3-2 湖のほとりと追憶の魔法(前)
「いやー、空気が澄んでて気持ちいいね!」
「まあ、気持ちいいのは同意しますけど……」
突然のアーニャの誘いにより、なぜか山に来ることになったミナである。
とりあえずミナは、リタから外出の許可はとってきた。
日帰りで山に行ってくると告げると、困惑顔で「はぁ、山……?気を付けてね?」と言われた。
夕方の開店には間に合うとわかってはいるものの──、ここまで距離が離れた場所に来ると、やはり理屈ではない不安は残る。
だが、しばらくすると、そんな不安もいつのまにか消えていた。
トリスタニアの東、アスーロ山の中腹。
二人は大きなリュックを背負い、木々の間を歩いている。
天蓋を覆う葉の隙間から差し込む木漏れ日。
周囲の枝々から聞こえる風の音。
踏みしめる大地には根が重なり、見上げる木の幹には苔が蒸している。
自然が豊かな土地に立っているせいか、気持ちも普段より晴れやかになっていくのを感じる。
そして、こんな場所に一瞬で来れてしまう、文字通りのとんでもない魔法を行使した人物。
希代の天才であろうそのエルフの少女は、ミナの眼前を、アホみたいに腕を大振りしながら歩いているのである。
失礼ではあるが──。
とてもじゃないが、そんな偉業を為す人物には見えず、ミナの思考は困惑せざるをえないのだ。
「どうかした?ミナ。さっきから変な顔して」
そんなミナの様子に気づいたのだろう。
アーニャは金色の髪を揺らして振り返り、ミナの顔を覗き込んで問いかける。
「あ、もしかしてちょっと不安?まあ、たしかにクマとか出たら怖いよね。……どうしよ、なんかわたしも急に不安になってきた……」
「べつに、クマくらい殴り倒せるので平気です」
「えぇっ……???……そ、そうなんだ……」
半ばドン引きした表情を浮かべるアーニャである。
「じゃあなんでさっきから、そんな何とも言えない表情してるの?」
「いえ。
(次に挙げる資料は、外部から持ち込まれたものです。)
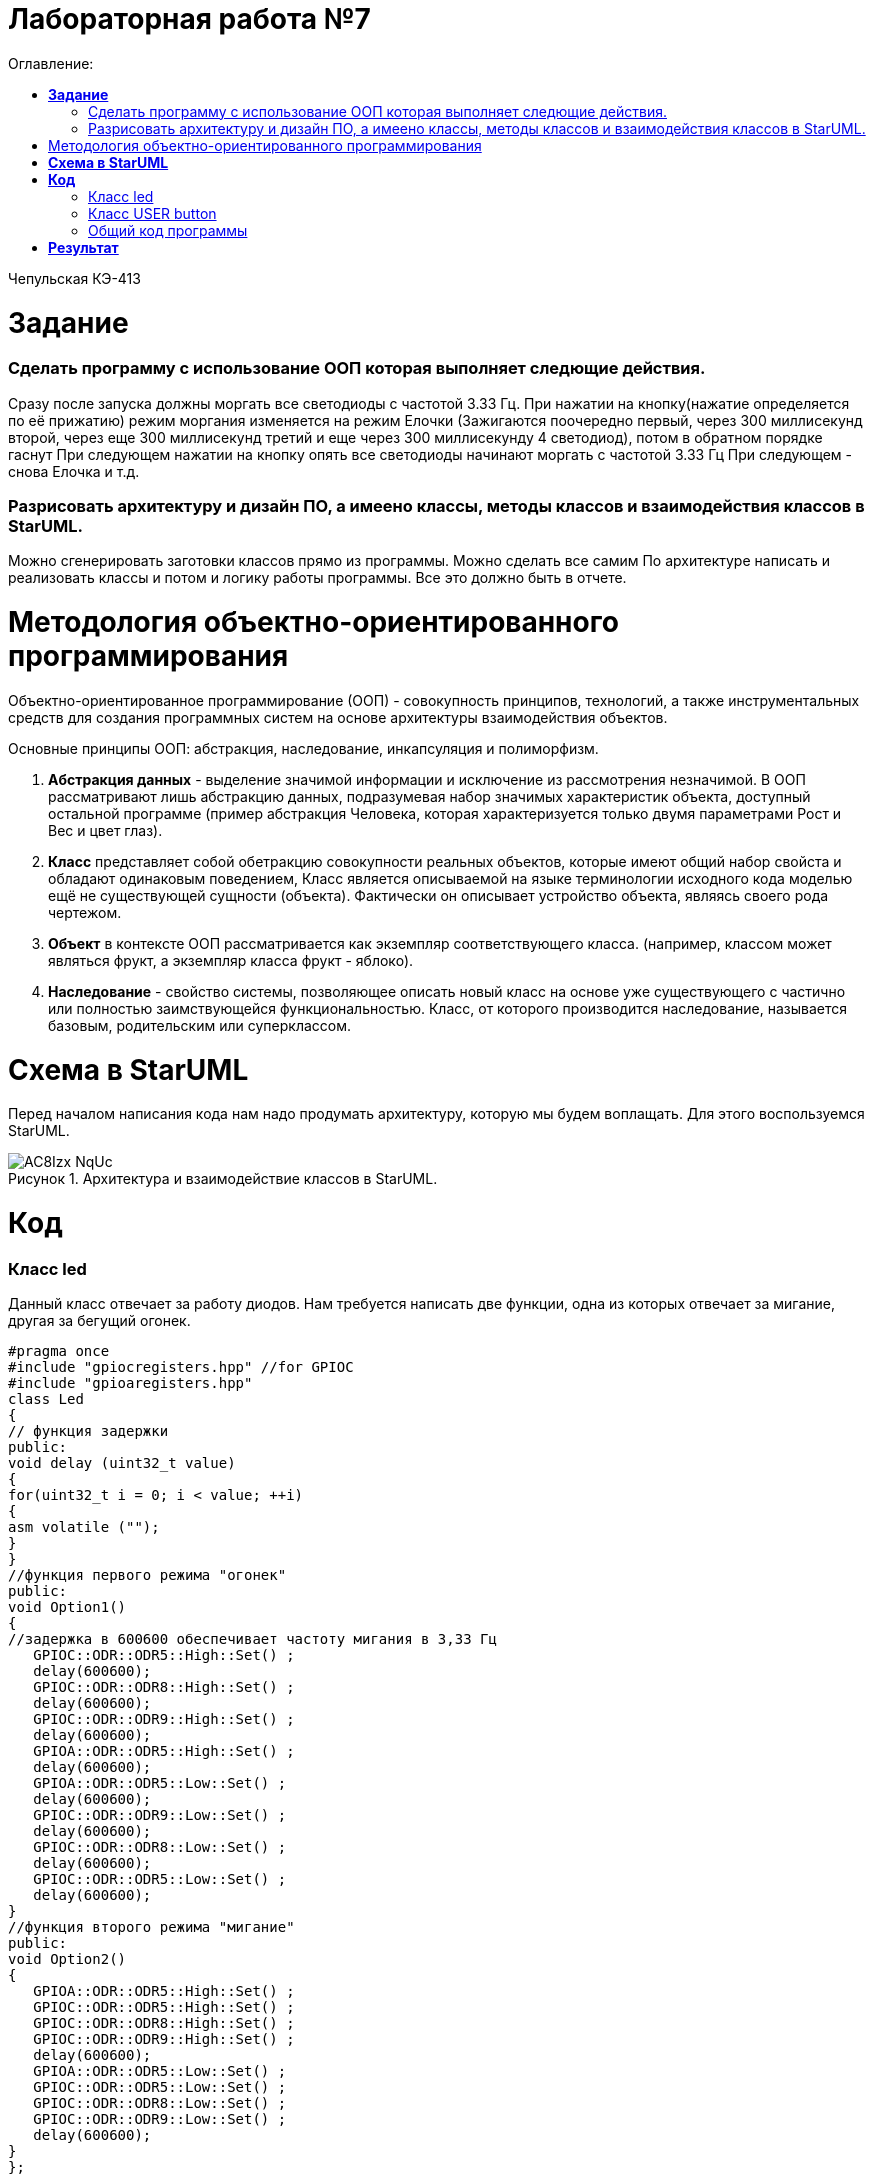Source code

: :figure-caption: Рисунок
:table-caption: Таблица
= Лабораторная работа №7
:toc:
:toc-title: Оглавление:

Чепульская КЭ-413 +

=  *Задание* +

=== Сделать программу с использование ООП которая выполняет следющие действия. +
Сразу после запуска должны моргать все светодиоды с частотой 3.33 Гц. 
При нажатии на кнопку(нажатие определяется по её прижатию) режим моргания изменяется на режим Елочки (Зажигаются поочередно первый, через 300 миллисекунд второй, через еще 300 миллисекунд третий и еще через 300 миллисекунду 4 светодиод), потом в обратном порядке гаснут
При следующем нажатии на кнопку  опять все светодиоды начинают моргать с частотой 3.33 Гц
При следующем - снова Елочка и т.д. +
 
=== Разрисовать архитектуру и дизайн ПО, а имеено классы, методы классов и взаимодействия классов в StarUML. +
Можно сгенерировать заготовки классов прямо из программы. Можно сделать все самим
   По архитектуре написать и реализовать классы и потом и логику работы программы.
Все это должно быть в отчете.



= Методология объектно-ориентированного программирования

Объектно-ориентированное программирование (ООП) - совокупность принципов, технологий, а также инструментальных средств для создания программных систем на основе архитектуры взаимодействия объектов. +

Основные принципы ООП: абстракция, наследование, инкапсуляция и полиморфизм.

. *Абстракция данных* - выделение значимой информации и исключение из рассмотрения незначимой. В ООП
рассматривают лишь абстракцию данных, подразумевая набор значимых характеристик объекта, доступный остальной программе (пример абстракция Человека, которая характеризуется только двумя параметрами Рост и Вес и цвет глаз).

. *Класс* представляет собой обетракцию совокупности реальных объектов, которые имеют общий набор свойста и обладают одинаковым поведением, Класс является описываемой на языке терминологии исходного кода моделью ещё не существующей сущности (объекта). Фактически он описывает устройство объекта, являясь своего рода чертежом.

. *Объект* в контексте ООП рассматривается как экземпляр соответствующего класса. (например, классом может являться
фрукт, а экземпляр класса фрукт - яблоко).

. *Наследование* - свойство системы, позволяющее описать новый класс на основе уже существующего с частично или
полностью заимствующейся функциональностью. Класс, от которого производится наследование, называется базовым,
родительским или суперклассом.


= *Схема в StarUML*

Перед началом написания кода нам надо продумать архитектуру, которую мы будем воплащать. Для этого воспользуемся StarUML.

.Архитектура и взаимодействие классов в StarUML.
image::AC8Izx_NqUc.jpg[]

= *Код*

=== Класс led

Данный класс отвечает за работу диодов. Нам требуется написать две функции, одна из которых отвечает за мигание, другая за бегущий огонек.

[source, c]
#pragma once
#include "gpiocregisters.hpp" //for GPIOC
#include "gpioaregisters.hpp"
class Led
{
// функция задержки
public:
void delay (uint32_t value)
{
for(uint32_t i = 0; i < value; ++i)
{
asm volatile ("");
}
}
//функция первого режима "огонек"
public:
void Option1()
{
//задержка в 600600 обеспечивает частоту мигания в 3,33 Гц
   GPIOC::ODR::ODR5::High::Set() ;
   delay(600600);
   GPIOC::ODR::ODR8::High::Set() ;
   delay(600600);
   GPIOC::ODR::ODR9::High::Set() ;
   delay(600600);
   GPIOA::ODR::ODR5::High::Set() ;
   delay(600600);
   GPIOA::ODR::ODR5::Low::Set() ;
   delay(600600);
   GPIOC::ODR::ODR9::Low::Set() ;
   delay(600600);
   GPIOC::ODR::ODR8::Low::Set() ;
   delay(600600);
   GPIOC::ODR::ODR5::Low::Set() ;
   delay(600600);
}
//функция второго режима "мигание"
public:
void Option2()
{
   GPIOA::ODR::ODR5::High::Set() ;
   GPIOC::ODR::ODR5::High::Set() ;
   GPIOC::ODR::ODR8::High::Set() ;
   GPIOC::ODR::ODR9::High::Set() ;
   delay(600600);
   GPIOA::ODR::ODR5::Low::Set() ;
   GPIOC::ODR::ODR5::Low::Set() ;
   GPIOC::ODR::ODR8::Low::Set() ;
   GPIOC::ODR::ODR9::Low::Set() ;
   delay(600600);
}
};


=== Класс USER button

Данный класс отвечает за кнопку, с помощью кнопки происходит переключение режима.

[source, c]
#pragma once
#include "gpiocregisters.hpp"
class Button
{
//функция для защиты от дребезга кнопки
 void delay1 (uint32_t value)
{
for(uint32_t i = 0; i < value; ++i)
{
 asm volatile ("");
}
}
public:
bool IsPressed()
{
 bool result = false;
 if (GPIOC::IDR::IDR13::Low::IsSet())
  {
  delay1(1000000);
  result = true;
  }
 return result;
}
};

=== Общий код программы

Далее представим общий вид программы.

[source, c]
#include "gpioaregisters.hpp" //for GPIOC
#include "gpiocregisters.hpp" //for GPIOC
#include "rccregisters.hpp"   //for RCC
#include <iostream>
#include "Leed.h"
#include "Button.h"
std::uint32_t SystemCoreClock = 16'000'000U;
extern "C"
{
int __low_level_init(void)
  {
  //Switch on external 16 MHz oscillator
  RCC::CR::HSION::On::Set();
  while (RCC::CR::HSIRDY::NotReady::IsSet())
  {
  }
  //Switch system clock on external oscillator
  RCC::CFGR::SW::Hsi::Set();
  while (!RCC::CFGR::SWS::Hsi::IsSet())
  {
  }
  RCC::APB2ENR::SYSCFGEN::Enable::Set();
  RCC::AHB1ENR::GPIOAEN::Enable::Set();
  RCC::AHB1ENR::GPIOCEN::Enable::Set();
  GPIOA::OSPEEDR::OSPEEDR5::MediumSpeed::Set();
  GPIOA::MODER::MODER5::Output::Set();
  GPIOC::OSPEEDR::OSPEEDR13::MediumSpeed::Set();
  GPIOC::MODER::MODER13::Input::Set();
  GPIOC::OSPEEDR::OSPEEDR5::MediumSpeed::Set();
  GPIOC::MODER::MODER5::Output::Set();
  GPIOC::OSPEEDR::OSPEEDR8::MediumSpeed::Set();
  GPIOC::MODER::MODER8::Output::Set();
  GPIOC::OSPEEDR::OSPEEDR9::MediumSpeed::Set();
  GPIOC::MODER::MODER9::Output::Set();
  return 1;
 }
}
bool flag = false;
Led Leds;
Button userButton;
int main()
{
for (;;)
{
     if (flag == false)
      {
       Leds.Option2();
      }
      else
      {
       Leds.Option1();
      }
     if (userButton.IsPressed())
      {
         flag = !flag;
      }
   }
  return 1;
}

= *Результат* 

.Результат программы
image::VID_20211111_203806 (1).gif[]




べつに……なんでもないです。人は見かけによらないんだなって」
「?」
アーニャの転移魔法。
それにより、この場所に来るのにかかった時間は、文字通りの一瞬だった。
ミナは、また術が失敗でもするんじゃないかとも考えていたのだが――、それはまったくの杞憂に終わった。
今回の成功要因としては、まずアーニャの魔力と体力が十全だったこと。
そして、なんとアーニャは前回の失敗を踏まえ、転移魔法の術式を二人用の術式に改良していたらしい。それも、たった一晩で。
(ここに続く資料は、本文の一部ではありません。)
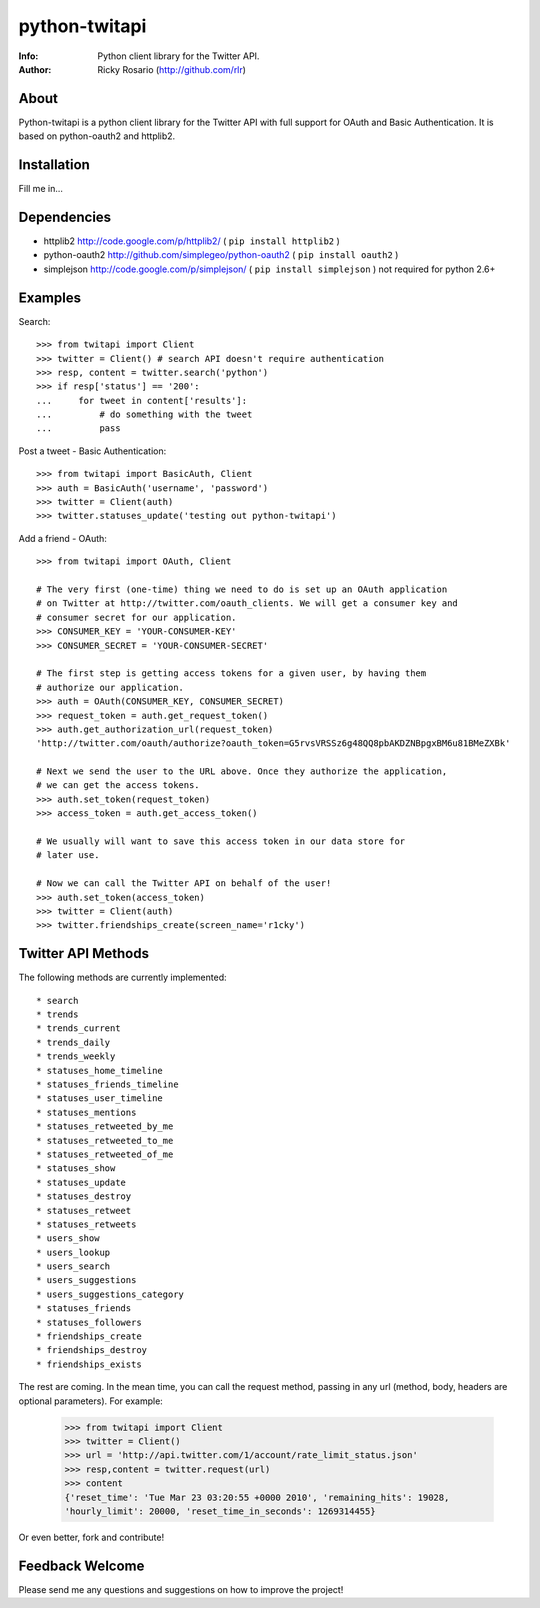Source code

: ==============
python-twitapi
==============
:Info: Python client library for the Twitter API.
:Author: Ricky Rosario (http://github.com/rlr)

About
=====
Python-twitapi is a python client library for the Twitter API with full support for
OAuth and Basic Authentication. It is based on python-oauth2 and httplib2.

Installation
============
Fill me in...

Dependencies
============
- httplib2 http://code.google.com/p/httplib2/ ( ``pip install httplib2`` )
- python-oauth2 http://github.com/simplegeo/python-oauth2 ( ``pip install oauth2`` )
- simplejson http://code.google.com/p/simplejson/ ( ``pip install simplejson`` )
  not required for python 2.6+


Examples
========
Search::

    >>> from twitapi import Client
    >>> twitter = Client() # search API doesn't require authentication
    >>> resp, content = twitter.search('python')
    >>> if resp['status'] == '200':
    ...     for tweet in content['results']:
    ...         # do something with the tweet
    ...         pass


Post a tweet - Basic Authentication::

    >>> from twitapi import BasicAuth, Client
    >>> auth = BasicAuth('username', 'password')
    >>> twitter = Client(auth)
    >>> twitter.statuses_update('testing out python-twitapi')

Add a friend - OAuth::

    >>> from twitapi import OAuth, Client
    
    # The very first (one-time) thing we need to do is set up an OAuth application
    # on Twitter at http://twitter.com/oauth_clients. We will get a consumer key and
    # consumer secret for our application.
    >>> CONSUMER_KEY = 'YOUR-CONSUMER-KEY'
    >>> CONSUMER_SECRET = 'YOUR-CONSUMER-SECRET'
    
    # The first step is getting access tokens for a given user, by having them
    # authorize our application.
    >>> auth = OAuth(CONSUMER_KEY, CONSUMER_SECRET)
    >>> request_token = auth.get_request_token()
    >>> auth.get_authorization_url(request_token)
    'http://twitter.com/oauth/authorize?oauth_token=G5rvsVRSSz6g48QQ8pbAKDZNBpgxBM6u81BMeZXBk'
    
    # Next we send the user to the URL above. Once they authorize the application,
    # we can get the access tokens.
    >>> auth.set_token(request_token)
    >>> access_token = auth.get_access_token()
    
    # We usually will want to save this access token in our data store for
    # later use.
    
    # Now we can call the Twitter API on behalf of the user!
    >>> auth.set_token(access_token)
    >>> twitter = Client(auth)
    >>> twitter.friendships_create(screen_name='r1cky')


Twitter API Methods
===================
The following methods are currently implemented::

* search
* trends
* trends_current
* trends_daily
* trends_weekly
* statuses_home_timeline
* statuses_friends_timeline
* statuses_user_timeline
* statuses_mentions
* statuses_retweeted_by_me
* statuses_retweeted_to_me
* statuses_retweeted_of_me
* statuses_show
* statuses_update
* statuses_destroy
* statuses_retweet
* statuses_retweets
* users_show
* users_lookup
* users_search
* users_suggestions
* users_suggestions_category
* statuses_friends
* statuses_followers
* friendships_create
* friendships_destroy
* friendships_exists

The rest are coming. In the mean time, you can call the request method, passing in
any url (method, body, headers are optional parameters). For example:

    >>> from twitapi import Client
    >>> twitter = Client()
    >>> url = 'http://api.twitter.com/1/account/rate_limit_status.json'
    >>> resp,content = twitter.request(url)
    >>> content
    {'reset_time': 'Tue Mar 23 03:20:55 +0000 2010', 'remaining_hits': 19028,
    'hourly_limit': 20000, 'reset_time_in_seconds': 1269314455}


Or even better, fork and contribute!

Feedback Welcome
================
Please send me any questions and suggestions on how to improve the project!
ミナは魔術のことは詳しくはないが、それが神業であるということは推察できる。
……もしかしてこの人、本当に凄い魔術師なのでは……?
先を行くアーニャは、相変わらず能天気に腕を振り回し、鼻歌まじりに森を歩いている。
重ねて言うが、とてもじゃないが、そんな天才的な魔術師には見えないのである。
「本当に、人って見かけによらないですね」
「ん?なんか言った?──あ、キノコ生えてる。食べれるかな?」
「絶対やめてください。アーニャさんが死んだら夕方までに帰れなくなるので」
「そっち?!わたしがお亡くなりになったことは気にしないの!?」
ぷりぷりと腹を立て、木々の間を抜けていくアーニャ。
ミナは微笑を浮かべ、彼女の背中を追いかけるのだった。